Stored dataset items:
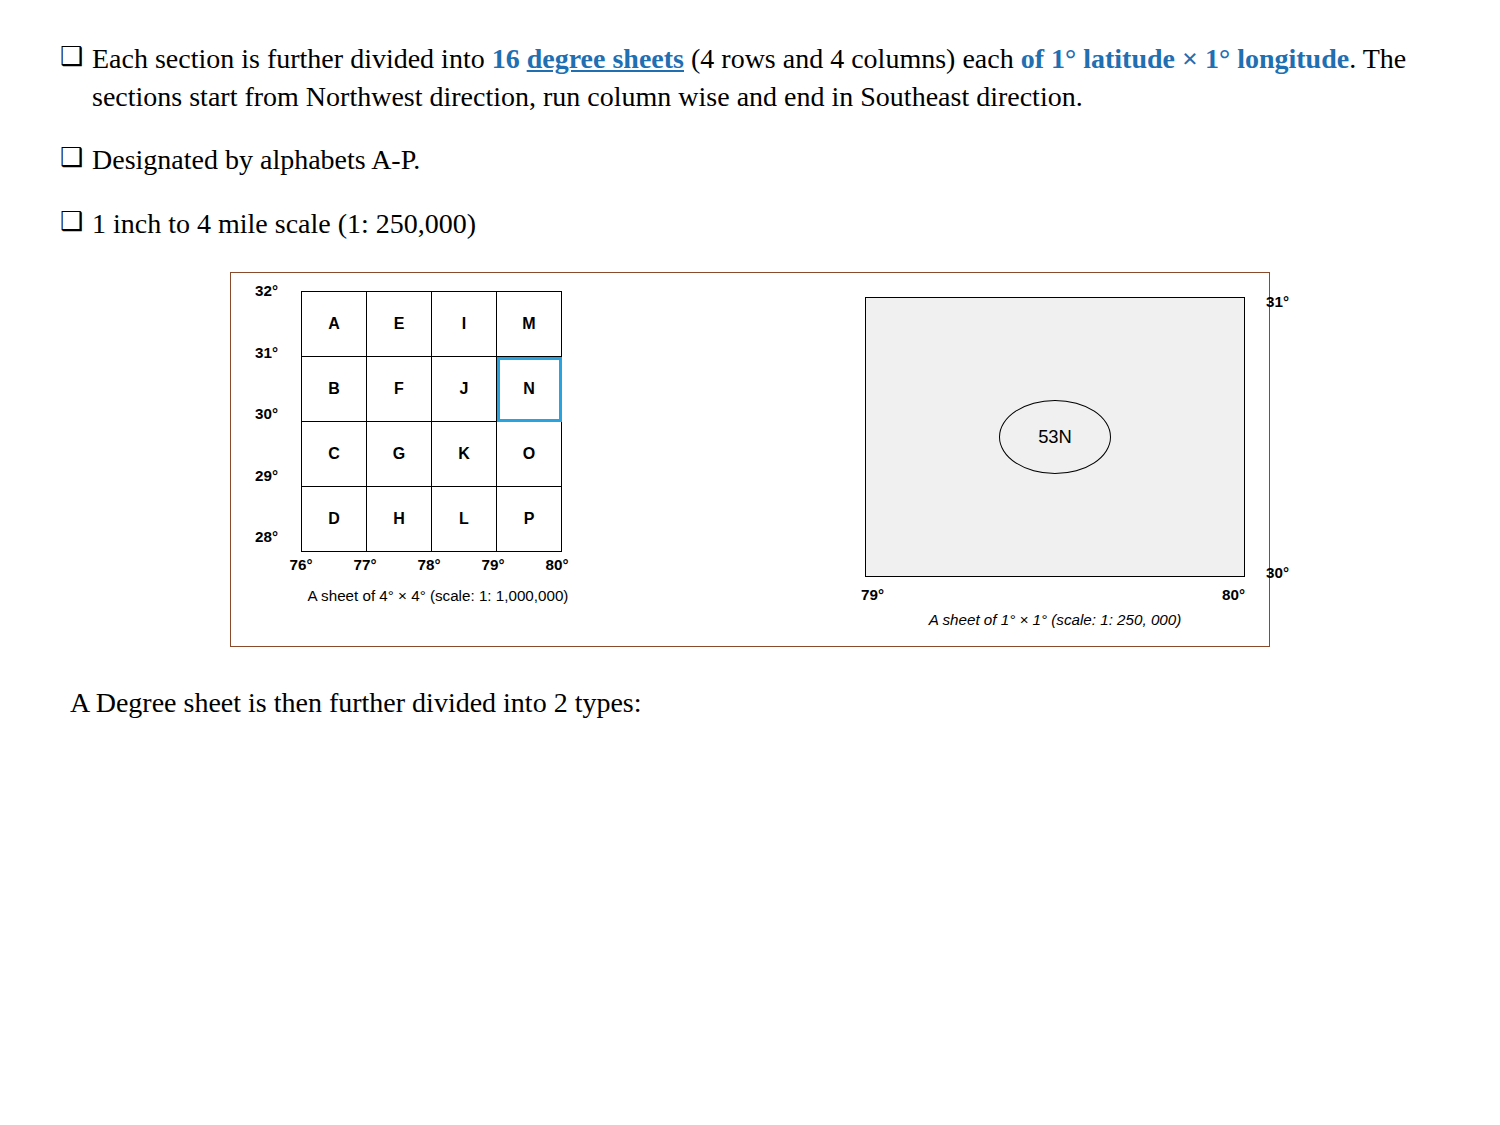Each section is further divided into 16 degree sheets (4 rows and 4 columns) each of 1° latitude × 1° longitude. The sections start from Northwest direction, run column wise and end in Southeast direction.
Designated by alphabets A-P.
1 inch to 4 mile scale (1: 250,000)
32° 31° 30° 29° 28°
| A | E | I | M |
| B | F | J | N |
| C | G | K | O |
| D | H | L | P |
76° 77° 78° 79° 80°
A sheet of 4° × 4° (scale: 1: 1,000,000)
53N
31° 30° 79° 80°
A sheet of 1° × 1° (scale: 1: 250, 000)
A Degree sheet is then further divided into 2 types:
==
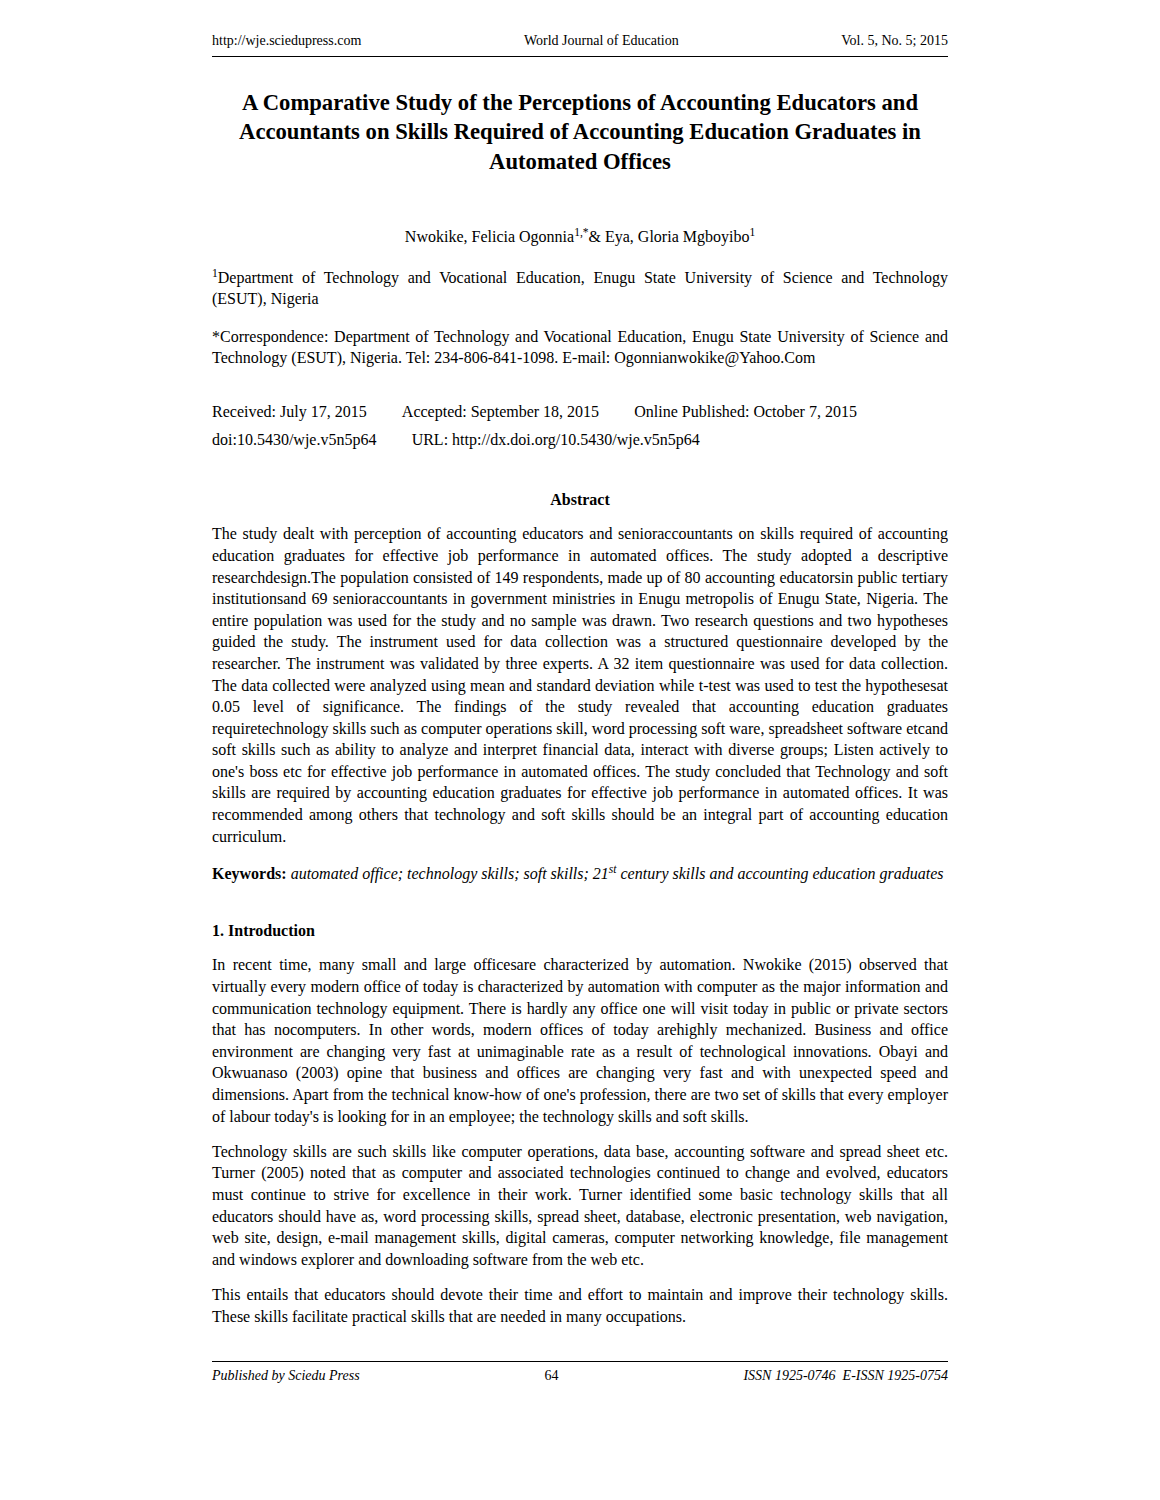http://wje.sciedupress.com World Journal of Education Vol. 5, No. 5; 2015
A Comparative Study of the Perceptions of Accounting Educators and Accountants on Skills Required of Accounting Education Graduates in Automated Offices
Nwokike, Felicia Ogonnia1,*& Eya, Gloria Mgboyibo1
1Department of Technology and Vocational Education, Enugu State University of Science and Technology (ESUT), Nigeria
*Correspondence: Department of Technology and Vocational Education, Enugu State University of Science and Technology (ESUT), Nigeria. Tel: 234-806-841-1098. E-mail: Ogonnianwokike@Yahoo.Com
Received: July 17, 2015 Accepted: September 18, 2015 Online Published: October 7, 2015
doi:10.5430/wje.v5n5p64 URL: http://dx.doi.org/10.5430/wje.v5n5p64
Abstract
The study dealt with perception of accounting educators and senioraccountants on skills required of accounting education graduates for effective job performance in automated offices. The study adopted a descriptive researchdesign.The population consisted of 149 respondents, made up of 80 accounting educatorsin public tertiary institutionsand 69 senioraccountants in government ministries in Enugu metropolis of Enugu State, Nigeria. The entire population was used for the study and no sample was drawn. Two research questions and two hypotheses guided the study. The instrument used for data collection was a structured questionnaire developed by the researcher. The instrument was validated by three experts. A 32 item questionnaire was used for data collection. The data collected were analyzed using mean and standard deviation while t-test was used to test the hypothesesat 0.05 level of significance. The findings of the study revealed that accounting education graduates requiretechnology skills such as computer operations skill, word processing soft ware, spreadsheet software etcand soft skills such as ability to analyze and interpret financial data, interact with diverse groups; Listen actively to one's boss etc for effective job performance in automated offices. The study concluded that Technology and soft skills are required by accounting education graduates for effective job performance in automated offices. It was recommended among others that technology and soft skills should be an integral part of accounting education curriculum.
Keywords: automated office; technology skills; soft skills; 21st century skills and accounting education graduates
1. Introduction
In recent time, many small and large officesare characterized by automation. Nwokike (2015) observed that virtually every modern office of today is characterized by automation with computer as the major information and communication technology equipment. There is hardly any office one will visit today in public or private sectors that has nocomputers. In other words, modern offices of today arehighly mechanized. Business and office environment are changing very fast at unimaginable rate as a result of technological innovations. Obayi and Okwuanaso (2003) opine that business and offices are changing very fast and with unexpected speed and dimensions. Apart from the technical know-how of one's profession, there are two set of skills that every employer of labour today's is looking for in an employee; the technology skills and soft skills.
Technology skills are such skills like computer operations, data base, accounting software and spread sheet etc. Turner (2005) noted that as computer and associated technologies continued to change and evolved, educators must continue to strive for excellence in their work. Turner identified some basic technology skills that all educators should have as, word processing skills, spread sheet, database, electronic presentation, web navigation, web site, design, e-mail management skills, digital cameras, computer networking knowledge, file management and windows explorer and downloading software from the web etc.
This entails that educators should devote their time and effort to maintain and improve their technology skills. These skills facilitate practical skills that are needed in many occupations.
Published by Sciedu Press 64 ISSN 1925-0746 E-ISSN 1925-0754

Your objective: All lines above that hold the string "University" should be copied.

Your solution:
1Department of Technology and Vocational Education, Enugu State University of Science and Technology (ESUT), Nigeria
*Correspondence: Department of Technology and Vocational Education, Enugu State University of Science and Technology (ESUT), Nigeria. Tel: 234-806-841-1098. E-mail: Ogonnianwokike@Yahoo.Com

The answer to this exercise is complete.